→ **Passage choisi**
L'histoire que je veux vous conter là, c'est celle d'une petite fille native du Loir-et-Cher, devenue orpheline à l'âge de dix ans. Une histoire simple et, somme toute, pas si rare que ça.
Née le 3 octobre 1875 à Sargé-sur-Braye, Germaine Victorine était la fille d'un couple de tuiliers, Alphonse DENIAU et Désirée Théodorine GAUTHIER. Ses parents s'étaient mariés à Souday le 4 juillet 1870, juste avant le début de la guerre contre la Prusse.
Alphonse et Théodorine habitaient au village du Gravier, à Sargé-sur-Braye, dans la tuilerie familiale exploitée depuis une trentaine d'années par les parents d'Alphonse, Jacques François DENIAU et Marie Louise VIGNEAU. Ceux-ci avaient cédé l'exploitation de la tuilerie à Alphonse au début des années 1870.
C'est cette maison qui vit naître leur quatre enfants :
Alphonsine Désirée, le 2 décembre 1872
Germaine Victorine,
Alphonse Prosper, le 11 septembre 1877, et
Georges Théodore, le 21 février 1881.
En février 1882, le grand-père de Germaine mourut ; il avait soixante-treize ans.
En 1883, une épidémie de choléra s'abattit sur la France et c'est peut-être la cause du décès d'Alphonse, qui mourut à son tour le 17 mars 1883 à la tuilerie du Gravier. Il n'avait que 37 ans.
Quinze jours après son décès, le conseil de famille fut réuni devant le juge de paix à Mondoubleau afin de décider qui serait désormais le tuteur légal des enfants DENIAU. Furent ainsi convoqués autant de membres du côté paternel que du côté maternel et réunis : Alphonsine, la mère des enfants, Marie VIGNEAU, leur aïeule paternelle devenue propriétaire rentière au Gravier, François DENIAU, oncle paternel, tuilier au Gravier, et Eugène Hyacinthe DENIAU qui habitait quant à lui à La Ville-aux-clercs, lui aussi oncle paternel.
Le côté maternel était représenté par François GAUTHIER, propriétaire cultivateur à Souday, leur aïeul, Louis Menant, cultivateur à Sargé, leur oncle par alliance, et Alphonse GAUTHIER, cultivateur à Vibraye, dans la Sarthe, également leur oncle.
Sur le vote de la famille, ce fut Eugène qui fut choisi pour devenir leur tuteur légal. Germaine, sa sœur et ses frères allaient donc désormais habiter chez leur oncle et leur tante à La Ville-aux-Clercs, lesquels avaient quatre enfants sensiblement du même âge que leurs cousins.
Ils n'y restèrent cependant pas longtemps puisque toute la famille partit s'installer à la tuilerie du Gravier. Après la mort de son frère, Eugène avait repris l'exploitation de celle-ci.
Au mois de juillet 1885, les drames se succédèrent. La mère de Germaine mourut à l'hospice de Mondoubleau où elle semblait séjourner depuis quelques temps. Quelle en fut la raison ? Nous l'ignorons. Mais le décès d'Alphonse, l'un des cousins de Germaine, survenu neuf jours plus tard, nous laisse à penser qu'ils succombèrent tous les deux à une épidémie.

→ **Extrait des données**
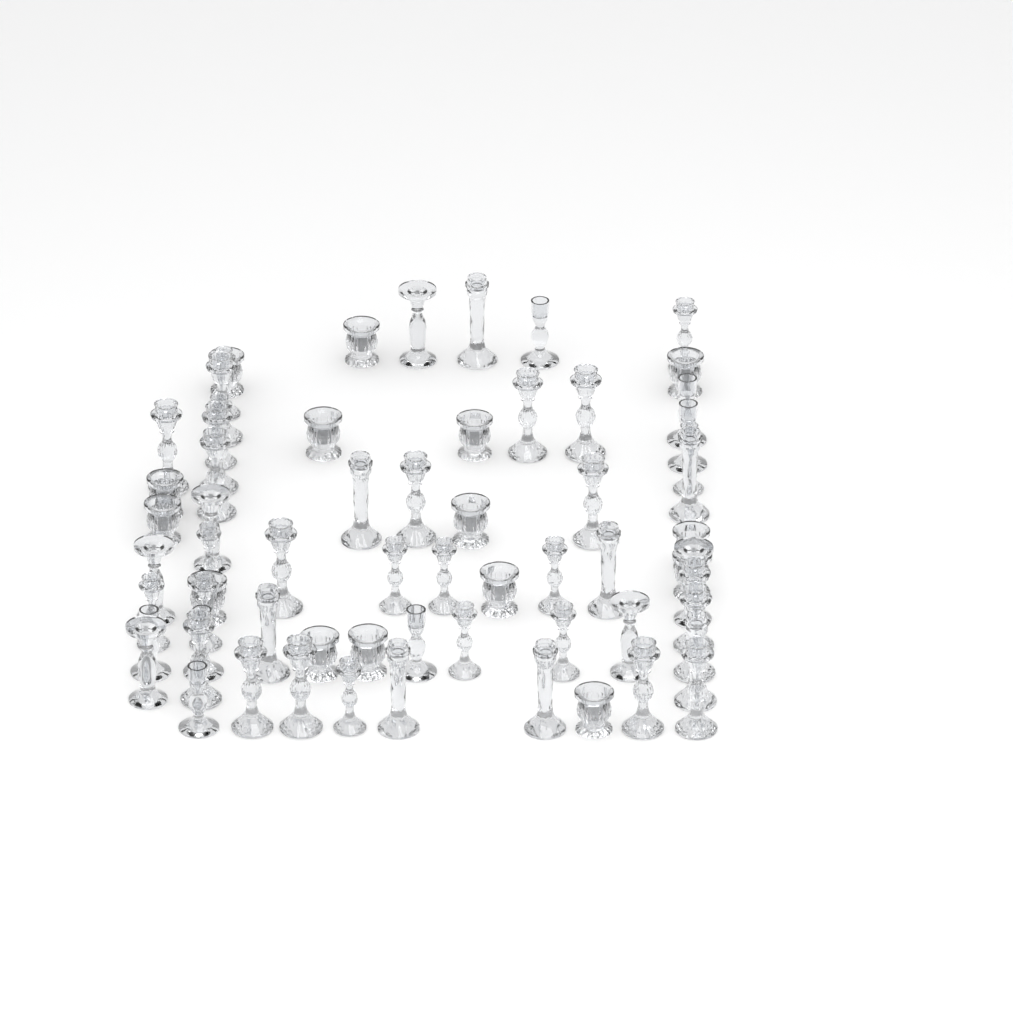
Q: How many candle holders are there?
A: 65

→ **Consigne**
Traduisez en anglais cette phrase du passage sur la famille Deniau : « En février 1882, le grand-père de Germaine mourut ; il avait soixante-treize ans. » Ces données viennent d'une autre source que le passage.

→ **Résultat obtenu**
In February 1882, Germaine's grandfather died; he was seventy-three years old.